El Niño Cometh: Understanding Your Homeowners Policy

“Nature cannot be ordered about, except by obeying her. ”

— Francis Bacon

I’m told that the storms of early January were but a foretaste of things to come. If that’s correct, I advise you to understand your homeowners policy. If you have renters or condo insurance, this post will also help you understand your policy. Renters, pay attention to Coverage C discussed below.

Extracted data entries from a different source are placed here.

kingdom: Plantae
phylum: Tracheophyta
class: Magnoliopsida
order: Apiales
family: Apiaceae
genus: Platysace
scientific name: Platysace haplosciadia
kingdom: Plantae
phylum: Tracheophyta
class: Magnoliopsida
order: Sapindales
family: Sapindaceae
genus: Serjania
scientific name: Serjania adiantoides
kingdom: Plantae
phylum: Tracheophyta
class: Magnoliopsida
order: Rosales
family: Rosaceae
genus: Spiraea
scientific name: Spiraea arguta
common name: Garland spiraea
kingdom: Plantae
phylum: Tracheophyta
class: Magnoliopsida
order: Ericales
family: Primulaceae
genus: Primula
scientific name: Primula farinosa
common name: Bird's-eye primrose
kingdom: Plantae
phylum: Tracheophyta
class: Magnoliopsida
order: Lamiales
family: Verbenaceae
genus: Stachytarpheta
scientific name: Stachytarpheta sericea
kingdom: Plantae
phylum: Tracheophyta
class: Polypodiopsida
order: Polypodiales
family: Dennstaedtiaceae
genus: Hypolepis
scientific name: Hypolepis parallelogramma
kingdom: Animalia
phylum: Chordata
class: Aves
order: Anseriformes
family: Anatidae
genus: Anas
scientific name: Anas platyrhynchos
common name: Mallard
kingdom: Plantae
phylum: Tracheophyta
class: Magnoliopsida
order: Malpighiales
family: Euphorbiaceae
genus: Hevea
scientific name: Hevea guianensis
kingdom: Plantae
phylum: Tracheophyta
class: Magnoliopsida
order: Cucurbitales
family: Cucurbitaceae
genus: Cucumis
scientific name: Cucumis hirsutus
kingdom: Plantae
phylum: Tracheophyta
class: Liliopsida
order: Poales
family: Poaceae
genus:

Parts of a Homeowners Policy

Generally there are 5 parts to the policy:

  1. Declarations: this is the most important page. Here you’ll find listed the covered property, the policy period, the policy limits, the premium amount, and the deductible amount.
  2. Definitions: you guessed it-here you’ll find definitions of terms used throughout the policy. Sometimes insurance coverage disputes turn on how a word is defined.
  3. Exclusions: here you’ll find what the insurance company has excluded from coverage.
  4. Conditions: this explains the steps a homeowner must do when there has been a loss.
  5. Insuring Agreement: this is the bulk of the policy. It’s the contractual agreement between you and the insurance company.

Types of Coverage

Generally there are 3 types of coverage:

  1. Coverage A-Dwellings: this is your house and any structures connected to it, like a garage.
  2. Coverage B-Other Structures: these are structures not attached to your house. Fences, gazebos, in-ground swimming pools, and spas are examples.
  3. Coverage C-Personal Property: this is your personal property, in other words, all your stuff.


Two things must occur before the insurance company will cover any damage: 1) the damaged property must be ‘covered property’ (which is listed on the Declarations Page); and 2) the damage must have been caused by a ‘covered cause of loss’ (which are defined differently depending on whether your policy is a named peril or an all peril). Common covered causes of losses are fire, lighting, and wind.

General Points

  • Water damage may be covered but flood damage is not
  • Wind damage to trees and plants is usually not covered
  • Cars and other motorized vehicles are not covered
  • Coverages A, B, and C are subject to insurance limits. Even if your entire home or personal property is damaged by a covered cause of loss, you can only recover the policy limit amount
  • Coverage C Personal Property is measured by Actual Cash Value. That means the insurance company can deduct for depreciation. You can, however, change that to Replacement Cost Value by an insurance rider. That prevents the insurance company from deducting for depreciation
  • Homeowners policies do not cover damage to land
  • Homeowners policies do not cover earth movement. But if the earth movement causes a ‘covered cause of loss’ (e.g. fire) to occur, then there may be coverage.

I admit this is dry and boring. But it’s important because you’re dealing with significant assets and sometimes catastrophic losses. You should make an attempt to understand your homeowners policy. And don’t trust the insurance company.